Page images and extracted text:

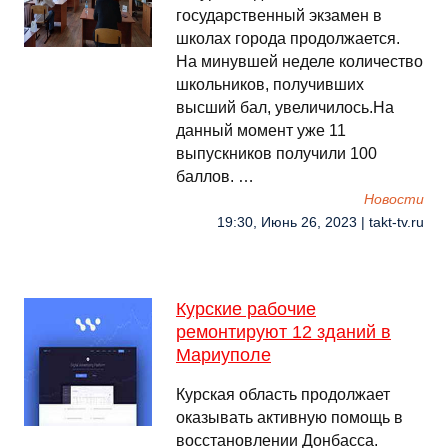
государственный экзамен в
школах города продолжается.
На минувшей неделе количество
школьников, получивших
высший бал, увеличилось.На
данный момент уже 11
выпускников получили 100
баллов. …
Новости
19:30, Июнь 26, 2023 | takt-tv.ru
Курские рабочие
ремонтируют 12 зданий в
Мариуполе
Курская область продолжает
оказывать активную помощь в
восстановлении Донбасса.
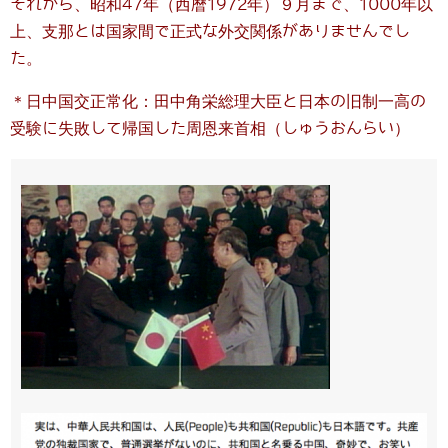
それから、昭和47年（西暦1972年）９月まで、1000年以
上、支那とは国家間で正式な外交関係がありませんでし
た。
＊日中国交正常化：田中角栄総理大臣と日本の旧制一高の
受験に失敗して帰国した周恩来首相（しゅうおんらい）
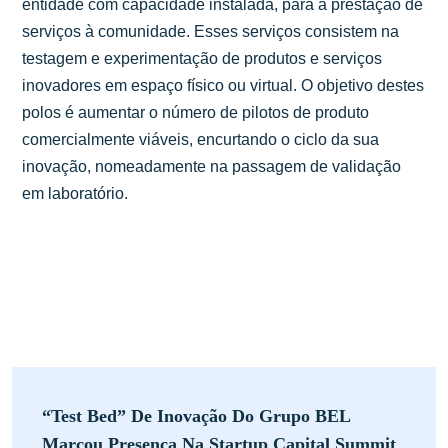
entidade com capacidade instalada, para a prestação de
serviços à comunidade. Esses serviços consistem na
testagem e experimentação de produtos e serviços
inovadores em espaço físico ou virtual. O objetivo destes
polos é aumentar o número de pilotos de produto
comercialmente viáveis, encurtando o ciclo da sua
inovação, nomeadamente na passagem de validação
em laboratório.
“Test Bed” De Inovação Do Grupo BEL
Marcou Presença Na Startup Capital Summit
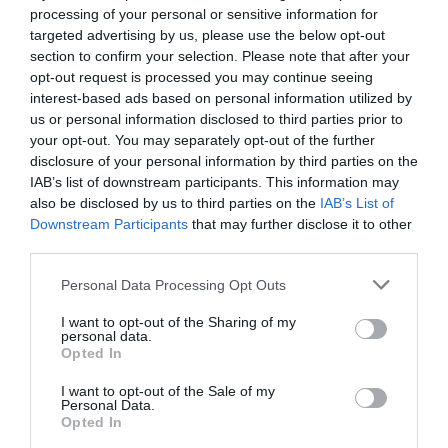
processing of your personal or sensitive information for
targeted advertising by us, please use the below opt-out
section to confirm your selection. Please note that after your
opt-out request is processed you may continue seeing
interest-based ads based on personal information utilized by
us or personal information disclosed to third parties prior to
your opt-out. You may separately opt-out of the further
disclosure of your personal information by third parties on the
IAB’s list of downstream participants. This information may
also be disclosed by us to third parties on the
IAB’s List of
Με διψήφιο Γιάντσουκ η
Downstream Participants
that may further disclose it to other
Ουκρανία
third parties.
Η Ουκρανία ηττήθηκε 3-1 από τη Σερβία για το VNL, σε ένα
Please note that this website/app uses one or more Google
Personal Data Processing Opt Outs
ματς που ο Ντμίτρο Γιάντσουκ είχε 10 πόντους.
services and may gather and store information including but
not limited to your visit or usage behaviour. You may click to
I want to opt-out of the Sharing of my
personal data.
grant or deny consent to Google and its third-party tags to
17.07.2026
ΒΟΛΕΪ ΑΝΔΡΩΝ
Opted In
use your data for below specified purposes in below Google
consent section.
I want to opt-out of the Sale of my
Personal Data.
Opted In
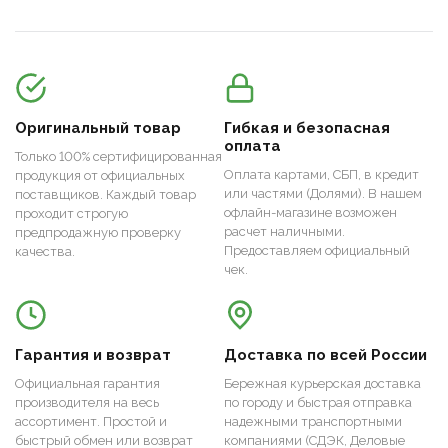
Оригинальный товар
Гибкая и безопасная
оплата
Только 100% сертифицированная
Оплата картами, СБП, в кредит
продукция от официальных
или частями (Долями). В нашем
поставщиков. Каждый товар
офлайн-магазине возможен
проходит строгую
расчет наличными.
предпродажную проверку
Предоставляем официальный
качества.
чек.
Гарантия и возврат
Доставка по всей России
Официальная гарантия
Бережная курьерская доставка
производителя на весь
по городу и быстрая отправка
ассортимент. Простой и
надежными транспортными
быстрый обмен или возврат
компаниями (СДЭК, Деловые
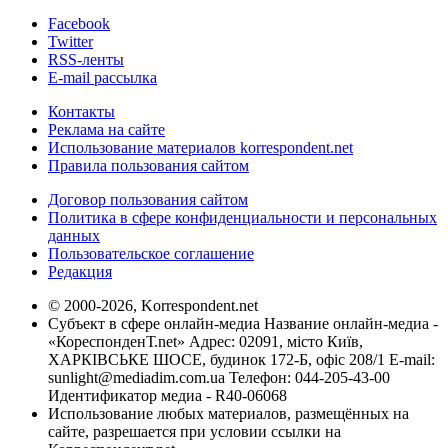
Facebook
Twitter
RSS-ленты
E-mail рассылка
Контакты
Реклама на сайте
Использование материалов korrespondent.net
Правила пользования сайтом
Договор пользования сайтом
Политика в сфере конфиденциальности и персональных
данных
Пользовательское соглашение
Редакция
© 2000-2026, Korrespondent.net
Субъект в сфере онлайн-медиа Название онлайн-медиа -
«КореспонденТ.net» Адрес: 02091, місто Київ,
ХАРКІВСЬКЕ ШОСЕ, будинок 172-Б, офіс 208/1 E-mail:
sunlight@mediadim.com.ua
Телефон: 044-205-43-00
Идентификатор медиа - R40-06068
Использование любых материалов, размещённых на
сайте, разрешается при условии ссылки на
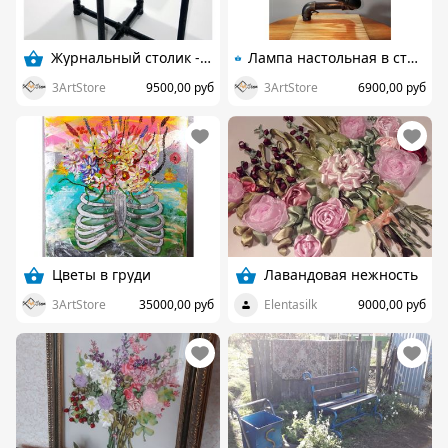
Журнальный столик - 4F
Лампа настольная в стиле Лофт (loft Steampunk) с лампой эдисона - Спираль
3ArtStore
9500,00 руб
3ArtStore
6900,00 руб
Цветы в груди
Лавандовая нежность
3ArtStore
35000,00 руб
Elentasilk
9000,00 руб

• Action item
Both ends included, copy the lines from the one holding "Реклама на сайте" to the last line of the entries exactly, with all pictures left out.

• Answer space
Реклама на сайте
Использование материалов korrespondent.net
Правила пользования сайтом
Договор пользования сайтом
Политика в сфере конфиденциальности и персональных
данных
Пользовательское соглашение
Редакция
© 2000-2026, Korrespondent.net
Субъект в сфере онлайн-медиа Название онлайн-медиа -
«КореспонденТ.net» Адрес: 02091, місто Київ,
ХАРКІВСЬКЕ ШОСЕ, будинок 172-Б, офіс 208/1 E-mail:
sunlight@mediadim.com.ua
Телефон: 044-205-43-00
Идентификатор медиа - R40-06068
Использование любых материалов, размещённых на
сайте, разрешается при условии ссылки на
Журнальный столик - 4F
Лампа настольная в стиле Лофт (loft Steampunk) с лампой эдисона - Спираль
3ArtStore
9500,00 руб
3ArtStore
6900,00 руб
Цветы в груди
Лавандовая нежность
3ArtStore
35000,00 руб
Elentasilk
9000,00 руб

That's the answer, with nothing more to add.